## GIVEN TEXT
Senior Vice President of AJSU party
- President: Sudesh Mahato
- Preceded by: position established

Minister of Water Resources Minister of Drinking Water & Sanitation, Jharkhand
- In office 28 December 2014 – 4 June 2019
- Chief Minister: Raghubar Das

Minister of Disaster Management, Jharkhand
- In office 28 December 2014 – 20 February 2015
- Chief Minister: Raghubar Das
- Succeeded by: Chandreshwar Prasad Singh

Minister of Emergency department, Jharkhand
- In office 11 September 2010 – 8 January 2013
- Chief Minister: Arjun Munda

Member of Legislative Assembly, Jharkhand
- In office 27 February 2005 – 23 May 2019
- Preceded by: Babulal Marandi
- Succeeded by: Mamta Devi
- Constituency: Ramgarh

Personal details
- Born: 18 August 1967 (age 59) Chitarpur, Jharkhand, India
- Party: All Jharkhand Students Union
- Children: Sooraj Choudhary, Kumar Piyush, Sonal Priya Choudhary
- Occupation: Politician

= Chandra Prakash Choudhary =

Indian politician

Chandra Prakash Choudhary (born 18 August 1967; /hi/) is an Indian politician and member of Lok Sabha from Giridih constituency. He is a senior vice president of AJSU party and a 3 time MLA from Ramgarh Vidhan Sabha constituency (2005–19). He has also served as a Minister for Water Resources in the Raghubar Das government.

## WHAT IS NEEDED
List the names of all the children given in the profile of Chandra Prakash Choudhary.

## EXTRACTED INFORMATION
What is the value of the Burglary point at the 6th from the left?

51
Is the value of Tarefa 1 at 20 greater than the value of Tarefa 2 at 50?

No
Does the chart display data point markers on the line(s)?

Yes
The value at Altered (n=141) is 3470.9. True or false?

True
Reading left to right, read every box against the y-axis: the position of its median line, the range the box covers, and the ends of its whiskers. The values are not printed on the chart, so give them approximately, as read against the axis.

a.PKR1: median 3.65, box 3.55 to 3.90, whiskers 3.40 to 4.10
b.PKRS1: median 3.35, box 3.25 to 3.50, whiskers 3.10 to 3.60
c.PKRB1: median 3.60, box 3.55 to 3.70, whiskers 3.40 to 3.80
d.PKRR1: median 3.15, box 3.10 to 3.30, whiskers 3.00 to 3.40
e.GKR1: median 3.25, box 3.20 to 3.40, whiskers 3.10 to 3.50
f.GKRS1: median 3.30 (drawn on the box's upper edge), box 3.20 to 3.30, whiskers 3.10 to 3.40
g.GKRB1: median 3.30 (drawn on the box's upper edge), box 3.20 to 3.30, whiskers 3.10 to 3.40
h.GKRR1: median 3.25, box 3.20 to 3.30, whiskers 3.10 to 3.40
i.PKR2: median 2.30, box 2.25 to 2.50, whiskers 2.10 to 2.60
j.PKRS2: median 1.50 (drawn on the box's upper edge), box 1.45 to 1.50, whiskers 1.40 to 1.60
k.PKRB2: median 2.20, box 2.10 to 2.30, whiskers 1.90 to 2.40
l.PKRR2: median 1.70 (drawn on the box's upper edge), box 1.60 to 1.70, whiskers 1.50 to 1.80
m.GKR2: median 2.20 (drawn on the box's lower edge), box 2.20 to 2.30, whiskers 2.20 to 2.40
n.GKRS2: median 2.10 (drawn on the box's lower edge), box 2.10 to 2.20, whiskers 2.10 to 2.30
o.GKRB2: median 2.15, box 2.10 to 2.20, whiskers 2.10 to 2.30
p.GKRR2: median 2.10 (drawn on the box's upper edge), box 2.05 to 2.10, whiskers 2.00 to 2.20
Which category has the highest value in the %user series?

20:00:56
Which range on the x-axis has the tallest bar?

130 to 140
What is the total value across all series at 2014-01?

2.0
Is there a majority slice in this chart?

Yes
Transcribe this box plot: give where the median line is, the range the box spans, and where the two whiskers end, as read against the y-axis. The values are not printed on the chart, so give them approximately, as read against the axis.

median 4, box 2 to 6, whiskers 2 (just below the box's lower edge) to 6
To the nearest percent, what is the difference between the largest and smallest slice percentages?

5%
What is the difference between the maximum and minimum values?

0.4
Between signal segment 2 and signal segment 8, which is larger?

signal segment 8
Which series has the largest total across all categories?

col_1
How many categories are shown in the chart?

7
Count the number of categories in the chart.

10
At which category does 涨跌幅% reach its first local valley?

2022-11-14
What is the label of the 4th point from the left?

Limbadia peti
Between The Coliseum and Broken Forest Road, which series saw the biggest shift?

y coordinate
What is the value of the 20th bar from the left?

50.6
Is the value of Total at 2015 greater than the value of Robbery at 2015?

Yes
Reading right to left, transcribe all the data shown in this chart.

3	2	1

## SOLUTION
Sooraj Choudhary, Kumar Piyush, Sonal Priya Choudhary